Figure 6. VPS9D1-AS1 overexpression (OE) cells inhibited T cell function in vivo.

(A) VPS9D1-AS1 OE promoted the expression of TGF-β, TGFBR1, SMAD1, and STAT1 in murine cells. (B) MC38 VPS9D1-AS1 OE and control (CTRL) cells were determined proliferation using CCK8 assays. (C) Growth curves of MC38 allograft tumors (n=7 per group). (D) Plots represent the percentages of CD8⁺ and CD4⁺ T cells and PD1 frequencies in allograft tumors and spleens. (E) Levels of CD8⁺ and CD4⁺ T cells were compared in the tumor and spleen. (F) Levels of PD1 in CD4⁺ T and CD8⁺ T cells were compared between CTRL and VPS OE allograft tumors (left) and spleens (right). p-Values were obtained by two-way ANOVA (B) and unpaired t nonparametric tests (E, F). Data are shown as the mean ± SEM (E, F). **p<0.01, ***p<0.001.

Figure 6—figure supplement 1. VPS9D1-AS1 inhibited T-infiltrating lymphocyte in allograft tumors.
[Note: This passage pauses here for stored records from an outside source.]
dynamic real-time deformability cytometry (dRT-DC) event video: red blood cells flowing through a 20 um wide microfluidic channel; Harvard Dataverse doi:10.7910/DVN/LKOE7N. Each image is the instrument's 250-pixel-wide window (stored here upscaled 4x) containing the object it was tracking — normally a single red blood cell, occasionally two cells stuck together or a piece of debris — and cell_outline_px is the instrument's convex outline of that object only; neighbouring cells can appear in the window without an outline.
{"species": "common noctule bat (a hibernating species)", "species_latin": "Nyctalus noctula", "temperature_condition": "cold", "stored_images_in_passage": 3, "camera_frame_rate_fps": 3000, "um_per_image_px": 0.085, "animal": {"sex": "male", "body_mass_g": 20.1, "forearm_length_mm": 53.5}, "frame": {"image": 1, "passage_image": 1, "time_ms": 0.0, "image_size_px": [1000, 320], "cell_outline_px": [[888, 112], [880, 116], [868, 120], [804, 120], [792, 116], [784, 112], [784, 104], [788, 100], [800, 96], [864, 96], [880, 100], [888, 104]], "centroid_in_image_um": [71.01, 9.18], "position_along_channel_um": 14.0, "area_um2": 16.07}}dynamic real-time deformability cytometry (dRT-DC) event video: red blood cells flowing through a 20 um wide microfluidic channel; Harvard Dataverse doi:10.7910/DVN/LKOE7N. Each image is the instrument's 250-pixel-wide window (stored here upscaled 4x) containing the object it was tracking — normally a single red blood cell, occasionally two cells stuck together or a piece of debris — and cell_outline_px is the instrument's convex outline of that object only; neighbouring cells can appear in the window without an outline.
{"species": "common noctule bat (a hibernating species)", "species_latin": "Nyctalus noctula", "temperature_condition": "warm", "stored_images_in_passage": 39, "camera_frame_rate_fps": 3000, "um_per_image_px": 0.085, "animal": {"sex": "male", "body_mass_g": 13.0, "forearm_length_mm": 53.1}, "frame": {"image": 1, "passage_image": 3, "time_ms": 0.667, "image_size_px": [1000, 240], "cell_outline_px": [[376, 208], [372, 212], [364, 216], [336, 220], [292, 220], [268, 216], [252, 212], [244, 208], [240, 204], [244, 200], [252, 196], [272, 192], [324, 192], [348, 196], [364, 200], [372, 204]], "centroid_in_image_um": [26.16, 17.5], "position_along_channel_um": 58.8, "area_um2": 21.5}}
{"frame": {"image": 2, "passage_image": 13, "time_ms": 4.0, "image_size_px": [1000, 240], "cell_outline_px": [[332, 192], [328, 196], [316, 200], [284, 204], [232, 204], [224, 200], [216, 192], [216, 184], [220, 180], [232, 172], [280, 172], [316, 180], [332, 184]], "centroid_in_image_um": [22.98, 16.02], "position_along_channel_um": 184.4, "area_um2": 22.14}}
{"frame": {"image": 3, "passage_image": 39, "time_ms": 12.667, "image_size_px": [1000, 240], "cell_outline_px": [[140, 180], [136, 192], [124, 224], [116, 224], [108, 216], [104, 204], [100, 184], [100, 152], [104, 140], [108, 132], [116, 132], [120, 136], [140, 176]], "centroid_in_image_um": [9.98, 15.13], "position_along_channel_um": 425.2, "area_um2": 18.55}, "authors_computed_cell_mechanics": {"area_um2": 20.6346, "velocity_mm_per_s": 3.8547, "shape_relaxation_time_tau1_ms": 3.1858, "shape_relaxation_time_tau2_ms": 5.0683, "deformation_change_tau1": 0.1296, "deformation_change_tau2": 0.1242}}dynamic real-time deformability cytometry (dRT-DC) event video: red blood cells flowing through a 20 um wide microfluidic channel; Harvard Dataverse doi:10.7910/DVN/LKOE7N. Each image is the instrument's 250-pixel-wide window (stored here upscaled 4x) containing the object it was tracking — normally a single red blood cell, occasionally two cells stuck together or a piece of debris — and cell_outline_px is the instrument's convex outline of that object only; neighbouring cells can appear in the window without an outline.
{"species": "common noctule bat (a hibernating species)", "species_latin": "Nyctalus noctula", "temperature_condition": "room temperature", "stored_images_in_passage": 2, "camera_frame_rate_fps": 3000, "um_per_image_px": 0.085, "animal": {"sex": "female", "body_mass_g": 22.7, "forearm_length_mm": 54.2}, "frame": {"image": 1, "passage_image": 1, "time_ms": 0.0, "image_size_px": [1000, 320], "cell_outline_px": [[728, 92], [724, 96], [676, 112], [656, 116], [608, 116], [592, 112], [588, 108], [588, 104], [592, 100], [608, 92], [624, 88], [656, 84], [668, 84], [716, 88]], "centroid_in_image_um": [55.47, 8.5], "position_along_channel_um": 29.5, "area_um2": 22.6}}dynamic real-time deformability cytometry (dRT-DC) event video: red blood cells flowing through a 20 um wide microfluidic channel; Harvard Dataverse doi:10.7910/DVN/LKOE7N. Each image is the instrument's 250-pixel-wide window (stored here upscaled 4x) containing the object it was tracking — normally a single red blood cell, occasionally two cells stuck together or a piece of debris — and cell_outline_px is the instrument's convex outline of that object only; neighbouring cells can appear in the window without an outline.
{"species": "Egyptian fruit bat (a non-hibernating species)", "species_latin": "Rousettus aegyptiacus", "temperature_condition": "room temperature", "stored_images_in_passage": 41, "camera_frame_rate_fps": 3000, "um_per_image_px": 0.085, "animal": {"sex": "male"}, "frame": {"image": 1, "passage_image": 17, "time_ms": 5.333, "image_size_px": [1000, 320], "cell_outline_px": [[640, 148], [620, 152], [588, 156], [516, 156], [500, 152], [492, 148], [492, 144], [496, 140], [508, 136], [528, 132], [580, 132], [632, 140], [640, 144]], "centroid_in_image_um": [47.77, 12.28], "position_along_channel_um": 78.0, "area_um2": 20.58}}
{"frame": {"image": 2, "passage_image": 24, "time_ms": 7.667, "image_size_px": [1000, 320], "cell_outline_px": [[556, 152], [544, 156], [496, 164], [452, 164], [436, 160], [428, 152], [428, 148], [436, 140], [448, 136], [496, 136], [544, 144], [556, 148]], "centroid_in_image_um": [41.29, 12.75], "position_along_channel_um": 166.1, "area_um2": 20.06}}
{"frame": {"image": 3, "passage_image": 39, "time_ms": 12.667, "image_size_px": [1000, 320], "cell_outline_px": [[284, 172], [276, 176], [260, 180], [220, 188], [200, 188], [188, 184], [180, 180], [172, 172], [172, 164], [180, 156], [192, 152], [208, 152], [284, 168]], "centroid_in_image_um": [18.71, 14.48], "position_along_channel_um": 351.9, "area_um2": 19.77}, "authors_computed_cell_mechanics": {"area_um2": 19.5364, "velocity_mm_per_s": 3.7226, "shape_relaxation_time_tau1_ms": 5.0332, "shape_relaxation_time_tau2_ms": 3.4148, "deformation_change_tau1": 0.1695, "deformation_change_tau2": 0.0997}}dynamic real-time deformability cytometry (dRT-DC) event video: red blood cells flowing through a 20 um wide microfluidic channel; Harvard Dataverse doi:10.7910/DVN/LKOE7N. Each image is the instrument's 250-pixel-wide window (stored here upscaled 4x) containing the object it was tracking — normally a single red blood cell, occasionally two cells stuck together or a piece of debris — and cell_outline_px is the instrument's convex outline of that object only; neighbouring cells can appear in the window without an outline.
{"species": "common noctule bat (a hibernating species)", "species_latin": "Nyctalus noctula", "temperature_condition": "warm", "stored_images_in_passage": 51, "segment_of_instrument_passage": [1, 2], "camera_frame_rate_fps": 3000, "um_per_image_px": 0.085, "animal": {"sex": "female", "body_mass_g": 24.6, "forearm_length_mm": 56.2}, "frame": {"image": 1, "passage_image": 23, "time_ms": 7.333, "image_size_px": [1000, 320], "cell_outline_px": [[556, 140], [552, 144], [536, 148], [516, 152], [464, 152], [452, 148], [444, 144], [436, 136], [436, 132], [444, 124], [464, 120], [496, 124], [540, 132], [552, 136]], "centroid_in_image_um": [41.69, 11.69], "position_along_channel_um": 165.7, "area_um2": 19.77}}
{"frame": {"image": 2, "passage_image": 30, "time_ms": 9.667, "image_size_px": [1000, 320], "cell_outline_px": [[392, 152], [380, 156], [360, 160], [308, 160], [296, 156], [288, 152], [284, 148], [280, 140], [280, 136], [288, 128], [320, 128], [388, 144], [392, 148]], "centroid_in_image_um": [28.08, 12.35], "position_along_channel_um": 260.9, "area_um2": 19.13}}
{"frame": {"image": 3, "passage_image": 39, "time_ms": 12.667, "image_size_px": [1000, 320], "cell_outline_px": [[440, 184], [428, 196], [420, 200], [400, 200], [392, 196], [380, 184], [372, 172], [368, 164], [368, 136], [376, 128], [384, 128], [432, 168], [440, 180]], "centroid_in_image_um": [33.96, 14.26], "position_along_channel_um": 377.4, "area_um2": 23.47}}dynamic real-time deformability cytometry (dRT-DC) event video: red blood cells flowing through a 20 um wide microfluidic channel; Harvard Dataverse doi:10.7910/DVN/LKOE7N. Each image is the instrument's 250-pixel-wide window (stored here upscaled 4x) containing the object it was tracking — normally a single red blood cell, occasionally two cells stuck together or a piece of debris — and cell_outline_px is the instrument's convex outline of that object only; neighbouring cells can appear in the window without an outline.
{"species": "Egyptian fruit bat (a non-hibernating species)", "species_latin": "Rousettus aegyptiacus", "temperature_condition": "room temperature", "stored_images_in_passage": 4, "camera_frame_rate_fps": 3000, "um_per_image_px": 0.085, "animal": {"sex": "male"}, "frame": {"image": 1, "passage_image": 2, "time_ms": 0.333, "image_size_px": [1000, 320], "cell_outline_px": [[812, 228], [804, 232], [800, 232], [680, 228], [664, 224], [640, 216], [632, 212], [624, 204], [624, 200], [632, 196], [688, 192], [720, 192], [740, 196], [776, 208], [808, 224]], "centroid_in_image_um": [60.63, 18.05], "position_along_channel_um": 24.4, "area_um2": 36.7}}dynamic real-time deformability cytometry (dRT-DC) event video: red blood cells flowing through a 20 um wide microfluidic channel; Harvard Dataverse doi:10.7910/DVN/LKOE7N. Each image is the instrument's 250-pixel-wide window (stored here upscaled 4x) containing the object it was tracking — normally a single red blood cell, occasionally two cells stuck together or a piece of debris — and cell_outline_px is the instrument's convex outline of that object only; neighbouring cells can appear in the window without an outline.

(A) Schematic of human VPS9D1-AS1 and murine NR045849 locations on the chromosome. (B) Fold changes in the expression levels of VPS9D1-AS1 and NR045849 in MC38 and CT26W cells. (C) qRT-PCR confirmed the overexpression of VPS9D1-AS1 after three transfections with lentivirus vectors in MC38 cells. (D) In vivo imaging showed transplanted MC38^CTRL and MC38^VPS-OE allograft tumors. (E) Allograft tumors were harvested 35 days after injection (one mouse in the control [CTRL] group did not form tumors). (F) Allograft tumor weights for MC38^CTRL and MC38^{VPS OE}. (G) Representative flow cytometry results of CD44, CD62L, CD107, and CCR7 in CD4⁺ and CD8⁺ T cells. (H) Comparisons of the levels of CD44, CD62L, CD107, and CCR7. p-Values were obtained by unpaired t test (F, H). Data are shown as the mean ± SEM (F, H).